----- EXTRACTED TEXT -----
Escovedo has also lost some friends in recent years, notably Stephen Bruton, a guy he says he could talk to like a brother, a father, and an uncle, and who was a supportive critic.
He’s back in Texas, has been for a while, but his perspective is shaped by time in San Francisco, Los Angeles, and New York as well. How has shuttling between those cultural poles influenced his writing? “It’s had a huge effect,” he says. “Living in San Francisco and New York City, both hardcore urban experiences, and then to live back in Texas, to come back to Austin. Just waking up this morning and seeing all these trees. It’s such a different thing. When I started doing solo records, that drive from Austin to Los Angeles through west Texas was so inspiring. I wrote so many songs along the way.”
Writing the songs is one thing, but he says learning how to sing them well is another. What they start as on a record, is just the first draft. “It can take a long time to learn how to sing you own songs,” he says. ” ‘ I Don’t Need You’ on “Man Under the Influence” is an example. I felt it was a good song, but I never felt I had a handle on how to sing it, but now I feel like I’ve finally gotten there.”
----- INFORMATION SUPPLIED -----
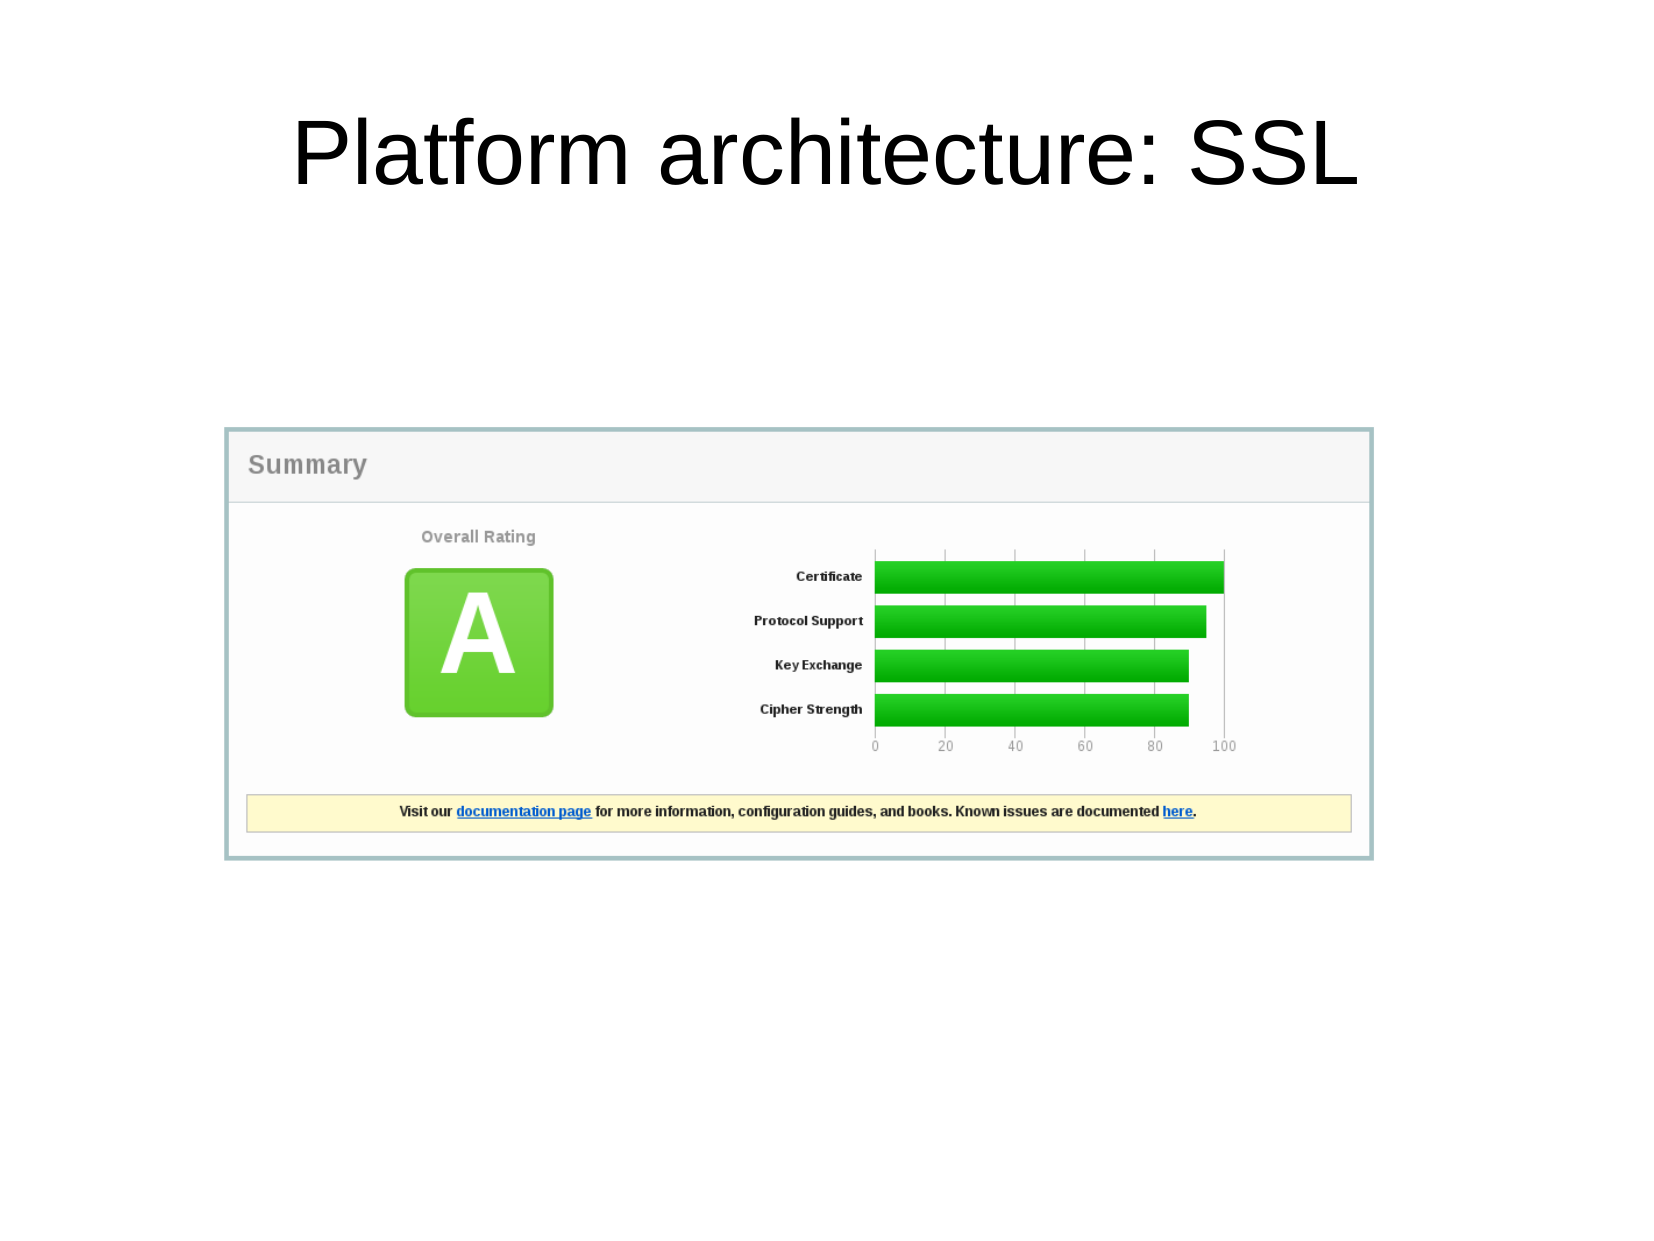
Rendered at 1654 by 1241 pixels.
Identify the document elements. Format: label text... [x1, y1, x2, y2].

picture [208, 419, 1381, 870]
title Platform architecture: SSL [82, 49, 1571, 257]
-----
◆ **WORK TO COMPLETE**
**1)** In the text about Escovedo, which drive does he say inspired him to write many songs when he started making solo records?
**2)** Can you extend the text about Escovedo, picking up after its final sentence?
The material is separate from the text about Escovedo.

◆ **WRITTEN RESPONSES**
**1)** The drive from Austin to Los Angeles through west Texas.

**2)**
He and Prophet are starting work on a new batch of songs. Lately, they’ve been into the postpunk electronic band, Suicide. Though he is in his early 60s, Escovedo says he’s not concerned about running out of material.
‘Life is just so fucking interesting and complicated and beautiful,” he says. “Every day, every interaction is different. There’s so much floating around that I would find it really hard to get bored. I’m interested in creating in some way or another, whether it’s photography or writing or just walking through the world.”